For this listing, the lines between the one holding "43: (83, 332)" and the one holding "158: (159, 411)", inclusive, must be set down exactly.

Records to process.

____

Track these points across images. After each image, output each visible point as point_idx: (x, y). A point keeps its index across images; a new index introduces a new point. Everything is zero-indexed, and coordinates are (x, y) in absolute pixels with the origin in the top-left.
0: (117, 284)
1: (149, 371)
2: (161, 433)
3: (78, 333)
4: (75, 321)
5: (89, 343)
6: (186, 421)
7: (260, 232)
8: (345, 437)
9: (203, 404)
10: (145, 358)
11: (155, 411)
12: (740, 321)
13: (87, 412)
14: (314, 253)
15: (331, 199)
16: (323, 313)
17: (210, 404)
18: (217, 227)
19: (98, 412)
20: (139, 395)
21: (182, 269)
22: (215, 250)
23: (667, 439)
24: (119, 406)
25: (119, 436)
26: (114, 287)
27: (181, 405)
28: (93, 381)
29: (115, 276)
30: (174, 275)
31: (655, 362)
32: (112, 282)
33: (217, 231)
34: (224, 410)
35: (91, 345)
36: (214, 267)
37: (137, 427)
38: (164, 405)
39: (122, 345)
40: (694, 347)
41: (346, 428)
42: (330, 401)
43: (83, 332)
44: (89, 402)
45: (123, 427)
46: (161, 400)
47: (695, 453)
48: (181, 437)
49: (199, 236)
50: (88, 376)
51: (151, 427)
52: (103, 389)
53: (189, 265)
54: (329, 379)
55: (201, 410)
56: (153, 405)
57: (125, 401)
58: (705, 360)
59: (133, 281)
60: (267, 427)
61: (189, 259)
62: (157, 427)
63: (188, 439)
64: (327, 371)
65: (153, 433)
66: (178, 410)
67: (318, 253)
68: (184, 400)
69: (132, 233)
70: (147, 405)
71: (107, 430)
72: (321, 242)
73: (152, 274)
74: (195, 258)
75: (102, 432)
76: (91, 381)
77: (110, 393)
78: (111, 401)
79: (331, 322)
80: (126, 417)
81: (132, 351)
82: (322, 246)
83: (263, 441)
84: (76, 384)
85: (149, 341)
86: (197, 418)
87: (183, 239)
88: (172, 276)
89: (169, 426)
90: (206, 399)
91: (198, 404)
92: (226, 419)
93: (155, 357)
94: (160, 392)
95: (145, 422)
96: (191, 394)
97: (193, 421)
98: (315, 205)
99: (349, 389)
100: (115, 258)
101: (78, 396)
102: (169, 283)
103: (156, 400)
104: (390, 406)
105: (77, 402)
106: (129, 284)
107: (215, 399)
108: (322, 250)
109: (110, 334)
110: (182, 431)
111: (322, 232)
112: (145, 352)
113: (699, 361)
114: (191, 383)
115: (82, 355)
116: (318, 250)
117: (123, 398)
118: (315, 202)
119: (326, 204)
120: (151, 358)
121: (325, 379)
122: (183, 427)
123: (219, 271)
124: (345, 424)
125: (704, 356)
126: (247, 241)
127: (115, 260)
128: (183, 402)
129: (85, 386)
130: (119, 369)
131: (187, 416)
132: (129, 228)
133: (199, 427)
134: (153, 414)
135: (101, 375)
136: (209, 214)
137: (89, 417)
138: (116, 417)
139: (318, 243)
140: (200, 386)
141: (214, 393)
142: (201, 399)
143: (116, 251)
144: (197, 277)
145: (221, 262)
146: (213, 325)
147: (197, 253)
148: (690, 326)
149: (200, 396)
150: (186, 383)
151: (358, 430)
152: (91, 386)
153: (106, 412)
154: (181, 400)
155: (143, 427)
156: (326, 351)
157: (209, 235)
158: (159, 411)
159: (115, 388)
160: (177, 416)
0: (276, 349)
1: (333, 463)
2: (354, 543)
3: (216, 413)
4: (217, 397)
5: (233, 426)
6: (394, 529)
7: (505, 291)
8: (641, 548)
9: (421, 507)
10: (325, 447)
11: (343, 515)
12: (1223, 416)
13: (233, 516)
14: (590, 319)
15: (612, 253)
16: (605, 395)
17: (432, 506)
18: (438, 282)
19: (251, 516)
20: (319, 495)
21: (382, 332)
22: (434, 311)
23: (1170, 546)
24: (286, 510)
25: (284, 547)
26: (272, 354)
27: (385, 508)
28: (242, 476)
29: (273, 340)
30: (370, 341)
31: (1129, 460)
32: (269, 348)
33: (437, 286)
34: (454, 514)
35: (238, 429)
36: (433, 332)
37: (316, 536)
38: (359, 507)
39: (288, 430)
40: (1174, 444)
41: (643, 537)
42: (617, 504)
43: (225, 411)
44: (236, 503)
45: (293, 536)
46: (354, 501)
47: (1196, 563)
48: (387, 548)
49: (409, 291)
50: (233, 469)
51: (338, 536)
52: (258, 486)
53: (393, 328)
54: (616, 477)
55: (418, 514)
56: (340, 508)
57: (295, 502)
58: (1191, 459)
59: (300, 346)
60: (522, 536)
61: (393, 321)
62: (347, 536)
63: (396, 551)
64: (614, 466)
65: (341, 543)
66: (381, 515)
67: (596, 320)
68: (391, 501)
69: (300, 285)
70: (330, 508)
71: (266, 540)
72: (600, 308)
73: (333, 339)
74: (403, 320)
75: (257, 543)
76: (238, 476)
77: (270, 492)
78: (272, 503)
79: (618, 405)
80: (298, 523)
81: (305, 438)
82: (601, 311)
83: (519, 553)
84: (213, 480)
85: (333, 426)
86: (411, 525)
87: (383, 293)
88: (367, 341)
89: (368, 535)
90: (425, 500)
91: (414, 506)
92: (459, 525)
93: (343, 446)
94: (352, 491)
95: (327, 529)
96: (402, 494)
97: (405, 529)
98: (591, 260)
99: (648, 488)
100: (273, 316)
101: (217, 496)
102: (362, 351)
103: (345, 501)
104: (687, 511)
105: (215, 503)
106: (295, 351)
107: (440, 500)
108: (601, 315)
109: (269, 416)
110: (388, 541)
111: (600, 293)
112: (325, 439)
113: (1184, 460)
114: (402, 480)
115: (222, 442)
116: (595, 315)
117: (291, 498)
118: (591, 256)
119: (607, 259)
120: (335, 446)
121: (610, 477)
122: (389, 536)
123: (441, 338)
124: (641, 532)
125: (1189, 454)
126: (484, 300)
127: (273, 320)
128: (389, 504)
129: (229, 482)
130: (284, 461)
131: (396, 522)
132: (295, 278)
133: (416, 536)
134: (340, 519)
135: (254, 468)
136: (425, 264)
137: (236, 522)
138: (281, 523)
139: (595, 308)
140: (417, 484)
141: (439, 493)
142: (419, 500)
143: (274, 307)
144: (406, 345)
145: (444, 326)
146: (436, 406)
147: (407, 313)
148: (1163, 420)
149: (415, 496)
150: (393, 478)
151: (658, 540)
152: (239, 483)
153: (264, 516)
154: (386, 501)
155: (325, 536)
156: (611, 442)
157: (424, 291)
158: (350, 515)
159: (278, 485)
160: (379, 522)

____

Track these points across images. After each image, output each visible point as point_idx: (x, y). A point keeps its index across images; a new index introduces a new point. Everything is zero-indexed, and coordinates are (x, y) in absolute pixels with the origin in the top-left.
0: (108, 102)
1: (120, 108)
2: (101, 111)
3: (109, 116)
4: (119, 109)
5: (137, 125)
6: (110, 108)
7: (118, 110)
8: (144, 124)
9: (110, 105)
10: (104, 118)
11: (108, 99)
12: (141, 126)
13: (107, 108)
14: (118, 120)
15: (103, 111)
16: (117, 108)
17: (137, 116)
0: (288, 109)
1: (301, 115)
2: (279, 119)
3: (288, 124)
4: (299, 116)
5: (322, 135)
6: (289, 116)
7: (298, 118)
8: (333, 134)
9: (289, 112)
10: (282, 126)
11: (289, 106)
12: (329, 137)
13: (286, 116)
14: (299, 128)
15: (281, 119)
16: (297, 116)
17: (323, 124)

____

Exercise result.
43: (83, 332)
44: (89, 402)
45: (123, 427)
46: (161, 400)
47: (695, 453)
48: (181, 437)
49: (199, 236)
50: (88, 376)
51: (151, 427)
52: (103, 389)
53: (189, 265)
54: (329, 379)
55: (201, 410)
56: (153, 405)
57: (125, 401)
58: (705, 360)
59: (133, 281)
60: (267, 427)
61: (189, 259)
62: (157, 427)
63: (188, 439)
64: (327, 371)
65: (153, 433)
66: (178, 410)
67: (318, 253)
68: (184, 400)
69: (132, 233)
70: (147, 405)
71: (107, 430)
72: (321, 242)
73: (152, 274)
74: (195, 258)
75: (102, 432)
76: (91, 381)
77: (110, 393)
78: (111, 401)
79: (331, 322)
80: (126, 417)
81: (132, 351)
82: (322, 246)
83: (263, 441)
84: (76, 384)
85: (149, 341)
86: (197, 418)
87: (183, 239)
88: (172, 276)
89: (169, 426)
90: (206, 399)
91: (198, 404)
92: (226, 419)
93: (155, 357)
94: (160, 392)
95: (145, 422)
96: (191, 394)
97: (193, 421)
98: (315, 205)
99: (349, 389)
100: (115, 258)
101: (78, 396)
102: (169, 283)
103: (156, 400)
104: (390, 406)
105: (77, 402)
106: (129, 284)
107: (215, 399)
108: (322, 250)
109: (110, 334)
110: (182, 431)
111: (322, 232)
112: (145, 352)
113: (699, 361)
114: (191, 383)
115: (82, 355)
116: (318, 250)
117: (123, 398)
118: (315, 202)
119: (326, 204)
120: (151, 358)
121: (325, 379)
122: (183, 427)
123: (219, 271)
124: (345, 424)
125: (704, 356)
126: (247, 241)
127: (115, 260)
128: (183, 402)
129: (85, 386)
130: (119, 369)
131: (187, 416)
132: (129, 228)
133: (199, 427)
134: (153, 414)
135: (101, 375)
136: (209, 214)
137: (89, 417)
138: (116, 417)
139: (318, 243)
140: (200, 386)
141: (214, 393)
142: (201, 399)
143: (116, 251)
144: (197, 277)
145: (221, 262)
146: (213, 325)
147: (197, 253)
148: (690, 326)
149: (200, 396)
150: (186, 383)
151: (358, 430)
152: (91, 386)
153: (106, 412)
154: (181, 400)
155: (143, 427)
156: (326, 351)
157: (209, 235)
158: (159, 411)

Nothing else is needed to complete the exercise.